Hacker News new | ask | show | jobs
by sc68cal 4702 days ago
This is currently done via scraping:

https://github.com/divegeek/uscode

The diffs are huge.

4 comments

Remember that diff is an algorithm to generate the smallest set of operations to produce version B from version A, not an accurate reconstruction of what happened. Diff algorithms are also often tuned not try as hard to find the smallest set of changes for larger documents, due to speed concerns.
Git's built-in diff algorithm is particularly bad for text. Since it's aimed at line-oriented code, it does line-based diffs, which is horrible for ASCII text that is reflowed, because every line in a paragraph will show up as changed for a small change.

Example: https://github.com/divegeek/uscode/commit/1fb2d83137dad1c6ca...

What's happened is that "Section 2" was moved later in the sentence, abbreviated as "Sec. 2", "of" was deleted, and "act" was capitalized:

    Section 2 of act July 30, 1947, ch. 392, 61 Stat. 674, provided...

    Act July 30, 1947, ch. 392, Sec. 2, 61 Stat. 674, provided...
The rest of the paragraph is unchanged, but git shows a 6-line diff with the entire paragraph replaced. GitHub attempts to do some word-based highlighting (see the timestamp lines), but it falls down on most of these paragraphs. Wikipedia's diffing tends to work better for this kind of thing; I'm not sure what they use. The upshot is that the number of lines changed may be a 5-10x overestimate.
> Since it's aimed at line-oriented code, it does line-based diffs

You can do word diffs with git:

    git diff --word-diff=color
It's still recreating a word based diff from a line based diff.

See diff.c line 793 for how it works.

It may be doing that conversion, but the conversion works. For example, committing the following text (with line breaks), then joining it all into one line, shows no differences when using 'git diff --word-diff'.

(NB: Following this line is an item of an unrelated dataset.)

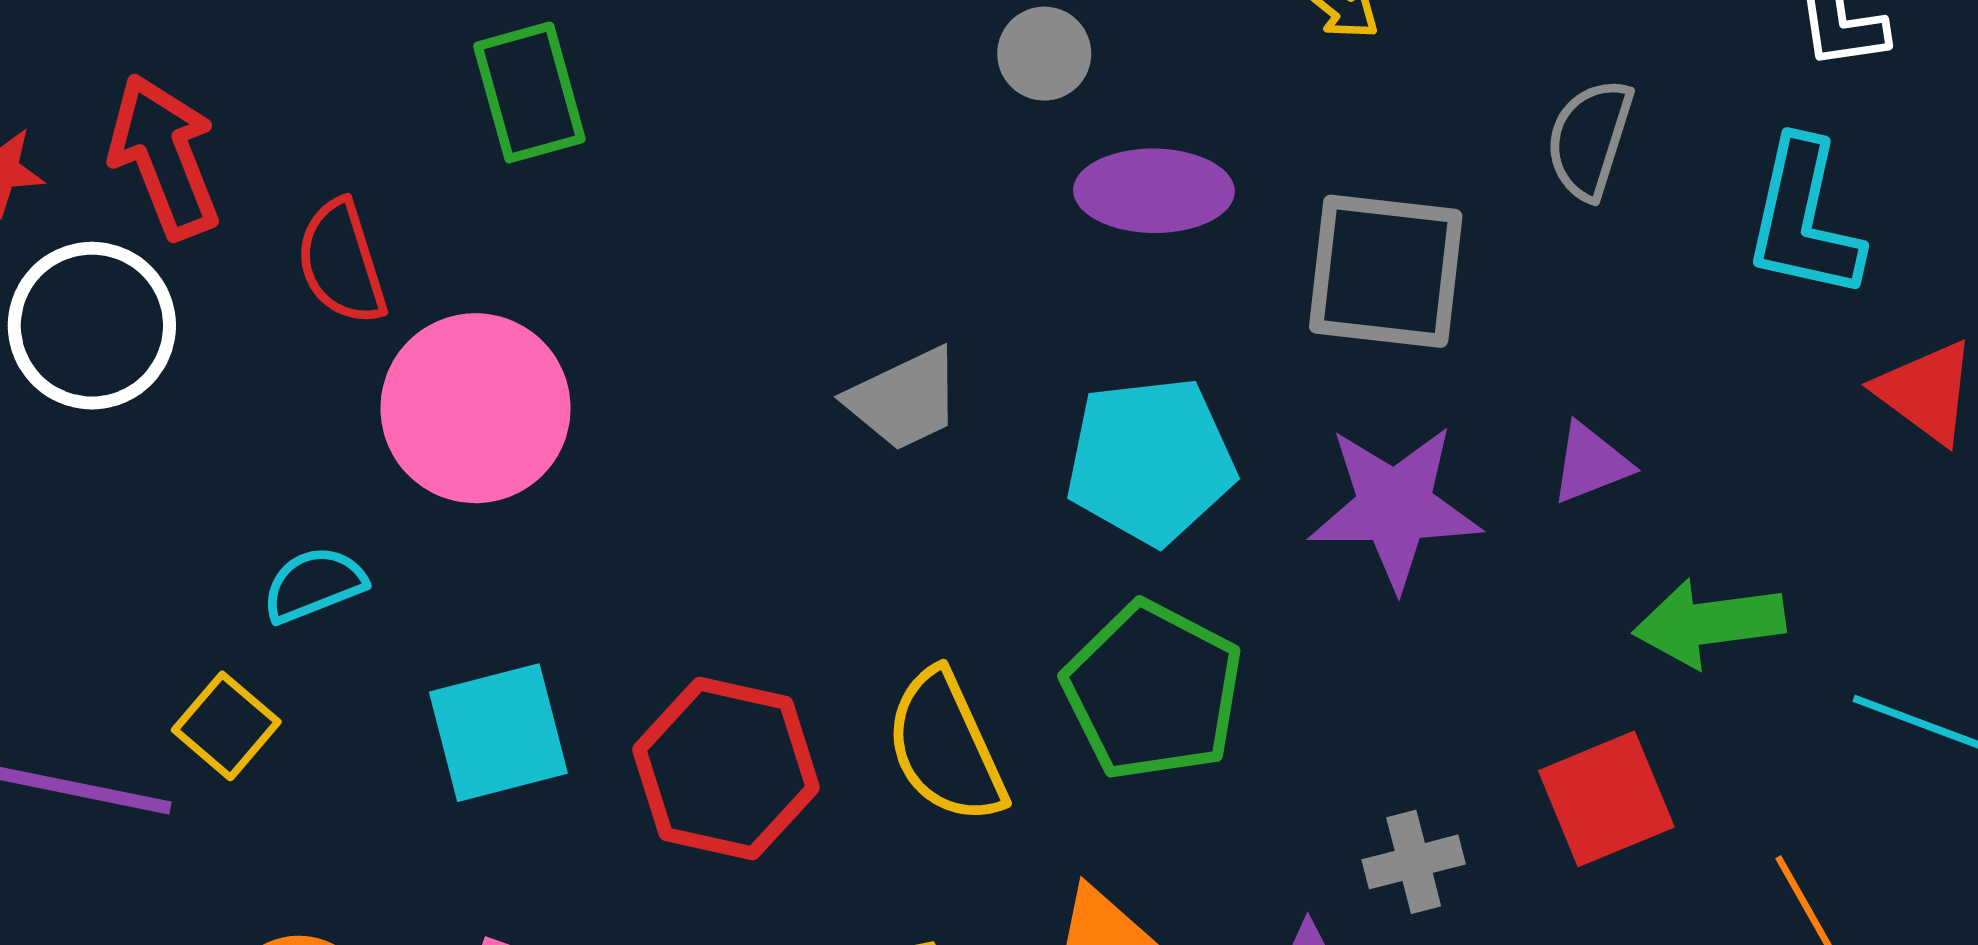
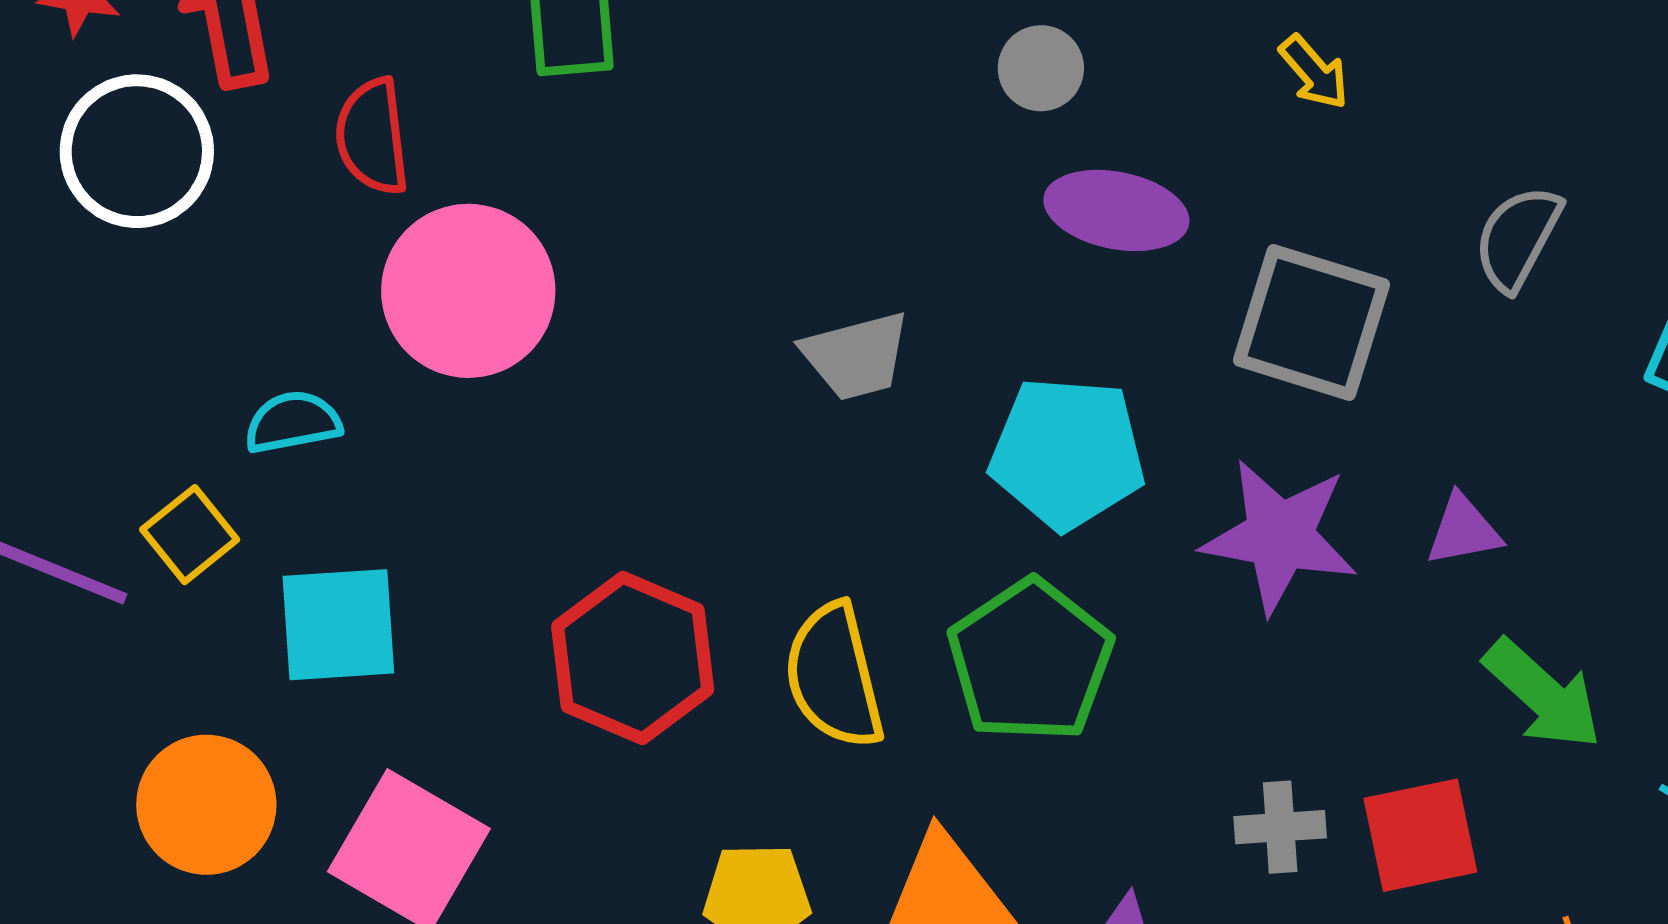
green arrow: (1709, 623) -> (1543, 694), turned -141
cyan square: (498, 733) -> (338, 625), moved
gray cross: (1414, 862) -> (1280, 827), moved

  Test the first. This will check if reflowing
  text actually produces git word-diff weirdness,
  or if it's actually decent.
The line does get reproduced on the terminal (a line diff was seen), but no text is shown in green or red to indicate an actual change.
Just checked with the old and new versions of Title_09.txt and you're right, --word-diff does the right thing. It echoes all the changed lines to the terminal, but it only marks up (and colors, in color mode) the changed words:

          [-Section 2 of act-]{+Act+} July 30, 1947, ch. 392, {+Sec. 2,+} 61 Stat. 674, provided that
Wonder if there's a way to enable that behavior on GitHub? And/or to generate repository activity statistics based on changed words rather than changed lines?
Sure, but this particular test tells you nothing. You need one where the "line diff" has identified the wrong set of changes (IE it has decided two sets of text look close enough that one is really a change into the other, even though that's not what historically happened).
If there are sporadic line differences, for that git diff supports different algorithms than the default. patience or histogram may work better.

as far as words in lines, you do have a point.

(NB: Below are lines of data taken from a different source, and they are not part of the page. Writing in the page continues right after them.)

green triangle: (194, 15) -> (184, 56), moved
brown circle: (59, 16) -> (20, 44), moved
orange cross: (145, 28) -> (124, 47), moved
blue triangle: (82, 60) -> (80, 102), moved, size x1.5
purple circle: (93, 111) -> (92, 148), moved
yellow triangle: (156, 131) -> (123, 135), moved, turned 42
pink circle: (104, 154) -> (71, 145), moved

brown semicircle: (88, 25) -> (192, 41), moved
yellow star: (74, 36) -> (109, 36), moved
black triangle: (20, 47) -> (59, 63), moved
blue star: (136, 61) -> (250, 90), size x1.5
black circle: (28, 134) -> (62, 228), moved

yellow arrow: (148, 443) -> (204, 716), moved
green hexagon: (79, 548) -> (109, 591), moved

I did some work & research about diffs when I tried to visualise progression of slovak law. My best attempt was a diff method that would understand the inner structure of the law. I ended up with simple draft but I am sure somebody more competent could look into that.
At least in the US, a lot of the laws that get passed are in the form of diffs.

That is, the law that they enact says "This law is to do blah blah blah.

Subsection 1373(a) of the US code is replaced with the following text 'blah blah blah'"

The wording used is pretty standard. So you can actually parse it in most cases to see what the actual changes are.

> I ended up with simple draft but I am sure somebody more competent could look into that.

If nothing prevents you, you ought to throw this up for others to see. Worst comes to worst, no one finds it useful.

In Germany we solved this problem by converting the XML into readable markdown first:

https://github.com/bundestag/gesetze/commit/f90e8fc8eb20f081...

(see also: https://news.ycombinator.com/item?id=6137337)

Back in college, I had a project where I walked through every line of the Patriot Act and noted exactly which paragraphs were modified.

I'd be surprised if we couldn't write a parser for bills to produce more efficient diffs.